╔══

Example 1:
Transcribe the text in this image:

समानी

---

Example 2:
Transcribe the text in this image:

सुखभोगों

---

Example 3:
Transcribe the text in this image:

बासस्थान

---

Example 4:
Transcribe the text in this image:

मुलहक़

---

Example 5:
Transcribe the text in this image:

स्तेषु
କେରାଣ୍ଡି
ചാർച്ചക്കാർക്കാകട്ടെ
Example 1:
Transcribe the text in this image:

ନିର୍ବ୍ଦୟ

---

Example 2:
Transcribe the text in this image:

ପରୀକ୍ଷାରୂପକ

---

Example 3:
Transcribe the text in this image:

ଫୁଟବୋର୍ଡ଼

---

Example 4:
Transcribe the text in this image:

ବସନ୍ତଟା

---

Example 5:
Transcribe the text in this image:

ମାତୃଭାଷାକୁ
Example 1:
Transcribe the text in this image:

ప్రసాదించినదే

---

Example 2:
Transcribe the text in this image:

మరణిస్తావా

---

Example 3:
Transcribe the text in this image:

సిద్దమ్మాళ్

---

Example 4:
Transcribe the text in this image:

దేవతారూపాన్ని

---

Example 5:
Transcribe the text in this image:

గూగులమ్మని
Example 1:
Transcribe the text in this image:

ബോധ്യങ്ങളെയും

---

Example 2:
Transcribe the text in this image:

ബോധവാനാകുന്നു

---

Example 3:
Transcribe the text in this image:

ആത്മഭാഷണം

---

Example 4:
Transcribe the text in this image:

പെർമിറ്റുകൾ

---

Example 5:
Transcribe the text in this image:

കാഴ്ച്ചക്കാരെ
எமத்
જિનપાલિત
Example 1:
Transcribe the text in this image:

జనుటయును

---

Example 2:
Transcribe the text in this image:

╚══

## TO DO:
For this exercise, output the entries above exactly as written.

## ANSWER BOX:
Example 1:
Transcribe the text in this image:

समानी

---

Example 2:
Transcribe the text in this image:

सुखभोगों

---

Example 3:
Transcribe the text in this image:

बासस्थान

---

Example 4:
Transcribe the text in this image:

मुलहक़

---

Example 5:
Transcribe the text in this image:

स्तेषु
କେରାଣ୍ଡି
ചാർച്ചക്കാർക്കാകട്ടെ
Example 1:
Transcribe the text in this image:

ନିର୍ବ୍ଦୟ

---

Example 2:
Transcribe the text in this image:

ପରୀକ୍ଷାରୂପକ

---

Example 3:
Transcribe the text in this image:

ଫୁଟବୋର୍ଡ଼

---

Example 4:
Transcribe the text in this image:

ବସନ୍ତଟା

---

Example 5:
Transcribe the text in this image:

ମାତୃଭାଷାକୁ
Example 1:
Transcribe the text in this image:

ప్రసాదించినదే

---

Example 2:
Transcribe the text in this image:

మరణిస్తావా

---

Example 3:
Transcribe the text in this image:

సిద్దమ్మాళ్

---

Example 4:
Transcribe the text in this image:

దేవతారూపాన్ని

---

Example 5:
Transcribe the text in this image:

గూగులమ్మని
Example 1:
Transcribe the text in this image:

ബോധ്യങ്ങളെയും

---

Example 2:
Transcribe the text in this image:

ബോധവാനാകുന്നു

---

Example 3:
Transcribe the text in this image:

ആത്മഭാഷണം

---

Example 4:
Transcribe the text in this image:

പെർമിറ്റുകൾ

---

Example 5:
Transcribe the text in this image:

കാഴ്ച്ചക്കാരെ
எமத்
જિનપાલિત
Example 1:
Transcribe the text in this image:

జనుటయును

---

Example 2:
Transcribe the text in this image:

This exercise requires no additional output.